I like to give talks on a wide variety of subjects. If you'd like me to give a talk at your event, meetup, roast, or funeral, please get in touch!
Here are some talks I have given:
Data Science: A Vision of Things to Come
In which I try to predict the future of data science. This was a keynote at the 2020 Southern Data Science Conference. [slides]
Managing Junior Data Scientists in the Time of Coronavirus
I am trying to branch out and give talks that are less purely technical. (They're easier to write.) This one was at IBM Learn AI 2020. [slides]
Reproducibility as a Vehicle for Engineering Best Practices
Invited talk at the ICLR 2019 Workshop on "Reproducibility in ML". [slides]
Modern NLP for Pre-Modern Practioners
This was the opening keynote for QCon.ai 2019. It's a whirlwind tour of all the new hotness in NLP. [slides]
If Not Notebooks, Then What?
Invited talk at the AAAI 2019 "Workshop on Reproducible AI". [slides]
Writing Code for NLP Research
A tutorial at EMNLP 2019 that I gave along with two of my teammates. Due to a baggage-handlers strike at Brussels Airport (really!) it wasn't recorded. [slides]
Fizz Buzz in Tensorflow
I've given this talk several times: at WrangleConf 2016, at PyData Chicago 2016, and at ODSC West 2016. The ODSC version was the best, but I don't think there's a video of it. Here are the slides though.
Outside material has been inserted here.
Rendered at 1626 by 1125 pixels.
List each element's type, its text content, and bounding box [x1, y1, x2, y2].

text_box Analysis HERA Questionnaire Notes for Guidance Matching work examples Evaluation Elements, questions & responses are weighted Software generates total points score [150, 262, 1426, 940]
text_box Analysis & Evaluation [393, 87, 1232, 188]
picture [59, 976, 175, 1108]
How Becoming Not a Data Scientist Made Me a Better Data Scientist
Thoughts on why data scientists should care about software engineering best practices, from the 2018 Southern Data Science Conference. [slides]
I Don't Like Notebooks
From JupyterCon 2018 (really!). This talk is possibly what I'm most famous for. If you like memes this is the talk for you. [slides]
Fun with Trump Tweets
I gave this talk at the Twitter Developers Seattle meetup in late 2016, about two fun projects I did with Trump-related tweets. There's definitely not a video of this, but you can look at the slides.
The Joy of [Python 3.5-style] Type Hints
I pitched this to PyCon 2017, but it got rejected. So instead I used it as a last-minute fill in at a PyLadies Seattle meetup in January 2017. No video, but here are the slides.
How to Teach (and Learn) Data Science
I have given variations on this talk many times: at the Seattle DAML Meetup, at the CareerBuilder data science summit, and at Data Day Texas 2016. I don't think there's a video of it, but the slides are out there.
Learning Data Science Using Functional Python (aka Stupid Itertools Tricks)
This was originally supposed to be a variation on the previous talk, but it got away from me and turned into a crazy digression on lazy infinite sequences in Python. This is a pretty fun talk.
Image Posterization Using k-means Clustering (Workshop)
This was a hands-on workshop I ran for the Seattle PyLadies, wherein we implemented k-means clustering from scratch and used it to "posterize" images.
T-Shirts, Feminism, Parenting, and Data Science
A lightning talk for the "Seattle Data, Analytics, and Machine Learning" meetup. There's no video of it, but I wrote up a two part blog post (part 1 part 2)
F# for Startups
I gave the first version of this talk at the ".NET Startup" meetup group, then an improved version at the "Seattle F#" meetup group (slides)
Secrets of Fire Truck Society
What can we learn about the lives of fire trucks by studying their social networks? Given at the Ignite at Strata 2013.
I finally found the video of it, the reason I never could is because the description says the speaker is "Mick Thompson", but it's definitely me.